JARHEAD tells the story of the author - Anthony Swafford - and his experiences surrounding the Marine Corps and the first Gulf War. Swafford always wanted to be a Marine, since hearing the stories of his heroic (and dead) uncle who had been a "jarhead." He joined right out of high school, as soon as he could legally sign his own induction contract, and served until shortly after Operation: Desert Storm. He writes, sometimes lyrically, about the brotherhood of the Marines, and the "killer culture" which has grown up around that branch of the military. But overall, he seems to view his time there as a waste, and his first glimpse that life is ultimately meaningless.
Swafford spends most of the book dwelling on the debauchery that he enjoyed while living as a marine. The abuse of his fellows, the unending drinking binges, the long line of prostitutes and willing partners in his bed, and his strong desire to kill all are spoken of with two voices. One that longs to go back and do it again. And another that wonders how he ever thought those activities worth his time. He views these acts as part of the culture of being a marine - that they show the toughness and invincibility of the modern warrior. But also a product of most of his fellow marines being stupid kids who don't know any better… who grow up into stupid officers and non-comms who don't care about anything better. He hates what he sees, but embraces it wholeheartedly.

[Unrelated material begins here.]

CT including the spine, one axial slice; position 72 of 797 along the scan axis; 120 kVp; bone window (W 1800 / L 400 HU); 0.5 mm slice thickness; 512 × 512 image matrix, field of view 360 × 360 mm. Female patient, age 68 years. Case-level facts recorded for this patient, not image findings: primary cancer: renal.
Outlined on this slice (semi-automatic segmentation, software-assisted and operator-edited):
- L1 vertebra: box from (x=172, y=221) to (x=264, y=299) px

The remainder of the book is focussed on his experiences in Saudi Arabia (waiting for the war), Kuwait (walking toward the war), and Iraq (finding out he missed the war). As a Maine sniper, Swafford's team was tasked with being at the front of the advancing ground forces. But the air war was so far ahead of any grunts on the ground, that he largely finds the battlefield full of already-blackened corpses and of the two firefights he finds himself in, one is with a careless American tank brigade. He walks for miles and miles in the desert, blinded by the sun, dehydrated by the heat, rubbed bloody by the sand, rained on by oil wells set ablaze, and ultimately forgotten by his own platoon when victory is declared. He never gets to fire a shot, and ultimately is left with a war where he walked, and walked, and walked to nowhere.

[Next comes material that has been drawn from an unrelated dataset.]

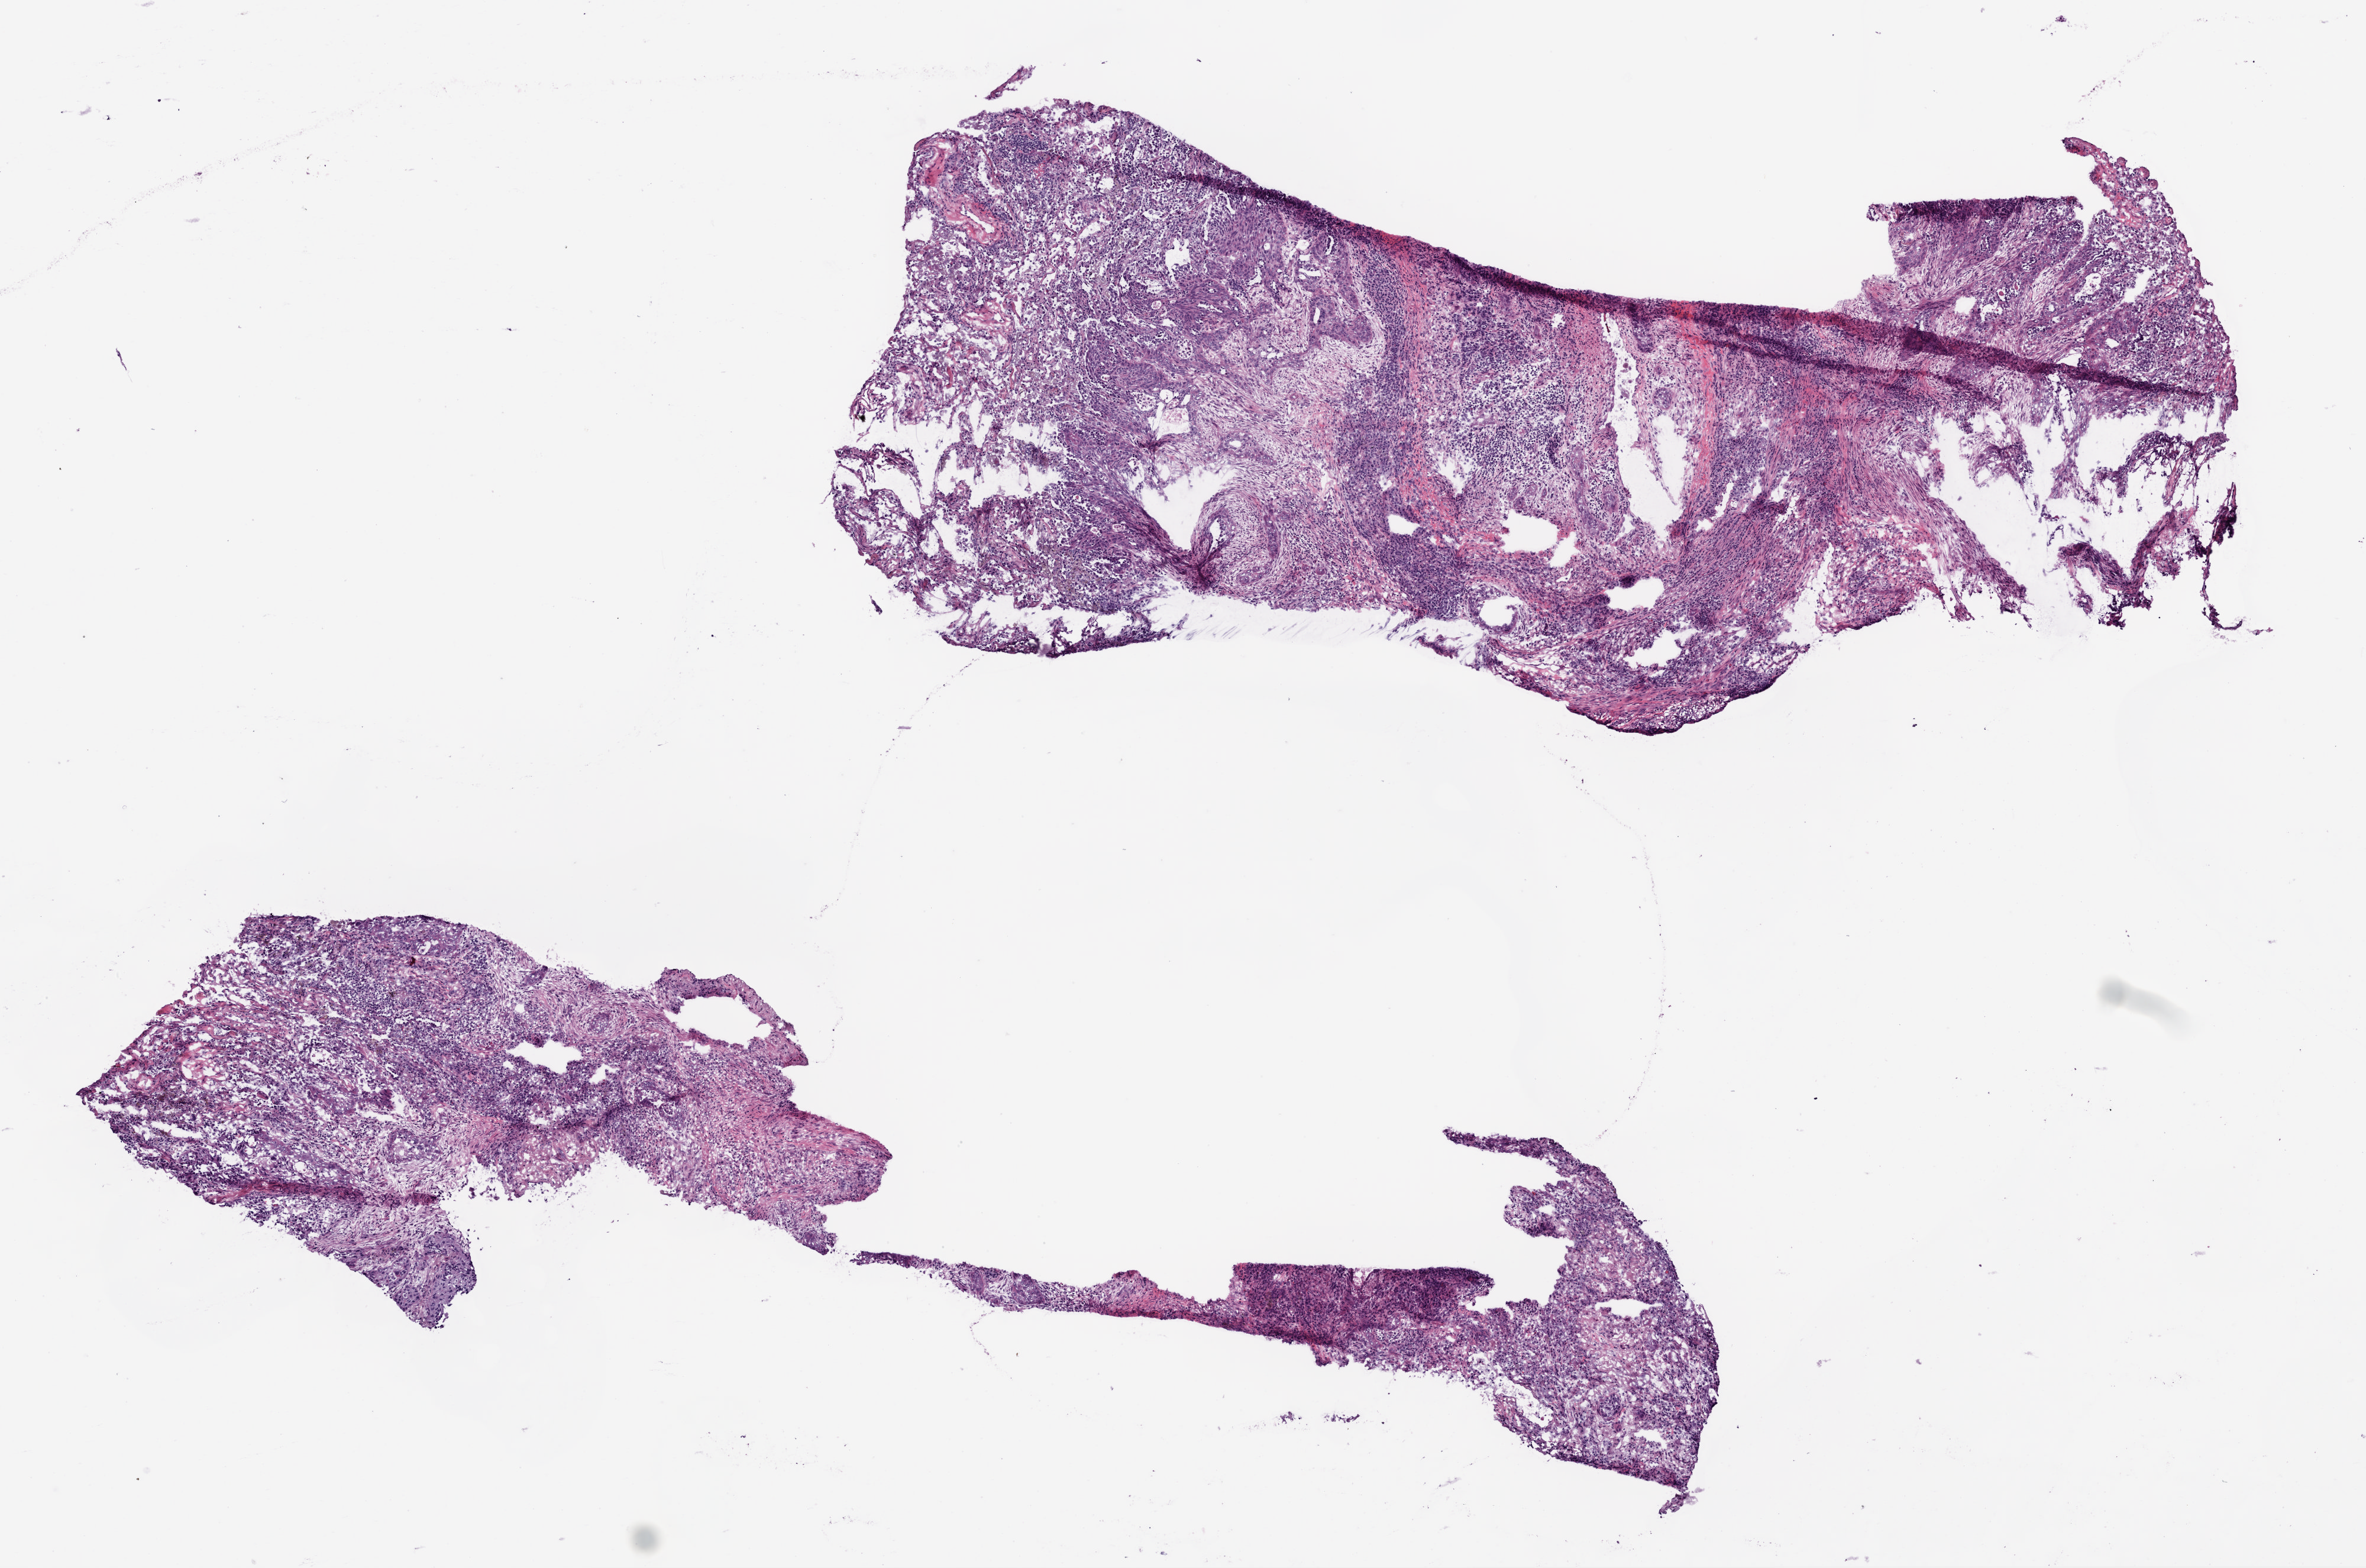
Whole-slide histology image, H&E-stained — shown as a low-resolution overview of the whole scanned area (about 8.0 x 5.3 mm), frozen section from the bottom of the tissue portion, sample: primary tumour, lung. Female patient; age at initial diagnosis 62 years. Pathologist review of this section (percent, as recorded): tumour cells 72%, tumour nuclei 70%, normal cells 10%, stromal cells 15%, necrosis 3%.
AJCC pathologic stage: IA. Diagnosis: Squamous cell carcinoma, NOS (lower lobe, lung). TNM: T1 N0 M0.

The lessons that Swafford draws from these experiences are twofold: (1) Life is meaningless, and (2) Life is only preferable to death, in that life allows for the possibility for change and thus temporary improvement. (My words, not his.) As a marine, Swafford toys with suicide. After the war, friends die in meaningless accidents and lose their minds to paranoia. Swafford sees only darkness and death in this world, and concludes from the emptyness of his life, that all of life is empty.
I found myself continually frustrated by the book and the movie by Swafford's stubborn focus on despair. He seems like he sees himself as Solomon - who tried every kind of life and found them wanting - but really, he has steered a very narrow life, experiencing little in the way of diversity, and drawn conclusions accordingly. Very early in his journey, he decided God was a myth and never looked back. Instead, the conclusions that seem more obvious to me is that his life was a pointer away from his choices, toward something better. If drunkenness and orgies and brawling are meaningless, does that mean life is meaningless? Or rather that the meaning is elsewhere? It is like picking up a lollypop from the ground, licking the side that is filthy with sand, dirty, and lint and concluding that all lollypops are disgusting.
I do not recommend the movie, unless you are specifically in the mood for something of this genre. It is an anti-war movie/book about the Gulf War, but you really learn very little about the war, and there is nothing philsophical in Swafford's dislike of battle. He thinks he is drawing deep and lasting conclusions about life, but is instead making them about his own narrow experiences. It is basically a recipe for depression, not for thoughtful review of either war or life or even the Marines.